L’important, c’est la stabilité pour le cacao
Dans l’immédiat, leurs critiques ou même leur colère n’auront guère de portée. L’ensemble de la communauté internationale plébiscite Ouattara et parie sur lui pour poursuivre le redressement du pays, balayant les accusations de fraude ou les dysfonctionnements du scrutin. «La Côte-d’Ivoire, c’est le cacao. L’important, c’est de garantir la stabilité», expliquait sans détour une représentante de l’Union africaine au lendemain du scrutin.
En parcourant Abidjan, la capitale économique, les signes de la croissance sont visibles et peuvent être mis au crédit de ce président qui se veut «bâtisseur», mais aussi «libéral». Il mise sur le secteur privé, principalement étranger, invité à venir profiter des formidables opportunités d’un pays très jeune, premier producteur au monde de cacao, doté également de ressources pétrolières.
Quatre ans et demi après la fin d’une guerre civile qui avait fait plus de 3 000 morts, le redressement est impressionnant. Mais pour l’instant, il ne profite guère aux plus démunis dans ce pays qui aspire à devenir émergent sous la houlette de cet ancien économiste passé par la Banque régionale d’Afrique de l’Ouest et le FMI.
Toujours des rancoeurs
Bien plus, les rancœurs restent vives en l’absence de réelle réconciliation entre les deux camps qui se sont affrontés pendant cinq mois, entre la fin 2010 et avril 2011. «La crise», comme on l’appelle pudiquement en Côte-d’Ivoire, avait éclaté fin 2010, à l’issue de la précédente élection présidentielle qu’Alassane Ouattara et Laurent Gbagbo, président alors sortant, prétendaient tous les deux avoir remporté.
Gbagbo ayant été finalement arrêté, avec l’aide de la France, et expédié à la Cour pénale internationale (CPI), la voie était libre pour Ouattara, qui s’est immédiatement engagé dans un vaste programme d’infrastructures et d’investissements, aux allures d’un Monopoly grandeur nature.
Pivot de la vie politique
«Il a un carnet d’adresses impressionnant», souligne un bon connaisseur de la politique ivoirienne, en évoquant l’ami de Martin Bouygues et Nicolas Sarkozy. Le premier fut même le témoin du second mariage de Ouattara à Paris, avec Dominique Follorou, une Française depuis longtemps installée en Côte-d’Ivoire, qui avait géré les affaires immobilières de Félix Houphouët-Boigny, le père de l’indépendance, et jouera un rôle clé dans l’ascension politique de son mari.
Ce dernier apparaît sur la scène nationale en 1990, lorsqu’il devient le Premier ministre d’Houphouët-Boigny. Après la mort du «Vieux», Ouattara deviendra vite le pivot autour duquel s’organise la vie politique.
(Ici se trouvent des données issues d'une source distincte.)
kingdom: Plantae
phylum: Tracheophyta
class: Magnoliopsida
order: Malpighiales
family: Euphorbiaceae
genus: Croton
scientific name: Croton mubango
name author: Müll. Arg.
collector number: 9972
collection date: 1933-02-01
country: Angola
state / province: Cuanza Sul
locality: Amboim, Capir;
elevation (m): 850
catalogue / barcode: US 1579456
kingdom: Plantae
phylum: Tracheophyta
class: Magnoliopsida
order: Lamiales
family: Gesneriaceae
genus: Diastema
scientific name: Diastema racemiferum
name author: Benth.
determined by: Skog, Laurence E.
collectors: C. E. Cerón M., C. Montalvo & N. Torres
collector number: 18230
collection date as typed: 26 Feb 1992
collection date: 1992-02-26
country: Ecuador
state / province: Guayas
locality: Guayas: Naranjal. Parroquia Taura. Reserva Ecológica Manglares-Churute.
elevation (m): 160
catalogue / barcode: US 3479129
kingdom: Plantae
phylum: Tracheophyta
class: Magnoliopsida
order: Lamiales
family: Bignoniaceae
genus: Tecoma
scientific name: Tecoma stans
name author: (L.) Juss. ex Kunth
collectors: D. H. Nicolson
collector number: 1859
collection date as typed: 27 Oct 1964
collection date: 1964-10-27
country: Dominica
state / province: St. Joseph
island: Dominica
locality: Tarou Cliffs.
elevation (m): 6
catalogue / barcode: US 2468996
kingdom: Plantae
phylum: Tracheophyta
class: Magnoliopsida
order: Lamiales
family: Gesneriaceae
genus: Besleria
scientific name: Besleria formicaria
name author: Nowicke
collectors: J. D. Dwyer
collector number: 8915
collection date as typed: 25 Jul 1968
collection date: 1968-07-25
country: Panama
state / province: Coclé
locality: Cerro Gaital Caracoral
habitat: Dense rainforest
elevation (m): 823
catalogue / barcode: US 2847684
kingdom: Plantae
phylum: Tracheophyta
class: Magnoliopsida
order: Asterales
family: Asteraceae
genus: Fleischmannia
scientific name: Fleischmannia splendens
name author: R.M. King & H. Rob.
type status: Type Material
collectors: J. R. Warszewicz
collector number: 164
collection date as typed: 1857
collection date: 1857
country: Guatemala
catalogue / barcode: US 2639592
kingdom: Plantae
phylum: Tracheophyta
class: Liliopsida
La question autour de sa nationalité d’origine jouera ainsi un rôle central dans la montée des périls, alors qu’il est accusé par certains de ne pas être ivoirien et d’avoir entamé sa carrière internationale en tant que ressortissant de la Haute Volta (l’ancien nom du Burkina Faso). Le soupçon reste vivace encore aujourd’hui, chez tous ceux qui rejettent la proclamation de sa victoire en 2010.
Les «faux» Ivoiriens
Reste qu’à partir de 1995, la Côte-d’Ivoire se retrouve confrontée à une montée inédite de haine à la fois ethnique, régionale et religieuse. Peu à peu, tous les ressortissants du nord du pays, voisin du Burkina Faso, se retrouvent stigmatisés, soupçonnés d’être de «faux» Ivoiriens.
Pendant dix ans, Ouattara sera l’homme à abattre, alternant exil en France et retour parfois périlleux dans son pays. Comme ce 20 septembre 2002, lorsqu’il échappe de peu à la mort en escaladant le mur de l’ambassade d’Allemagne, alors que les miliciens de Gbagbo mettent sa villa à sac.
Le vainqueur des urnes de dimanche a-t-il réellement oublié ces instants terribles ? C’est ce que révélera ce deuxième mandat, placé plus que jamais face au défi d’une réconciliation inachevée.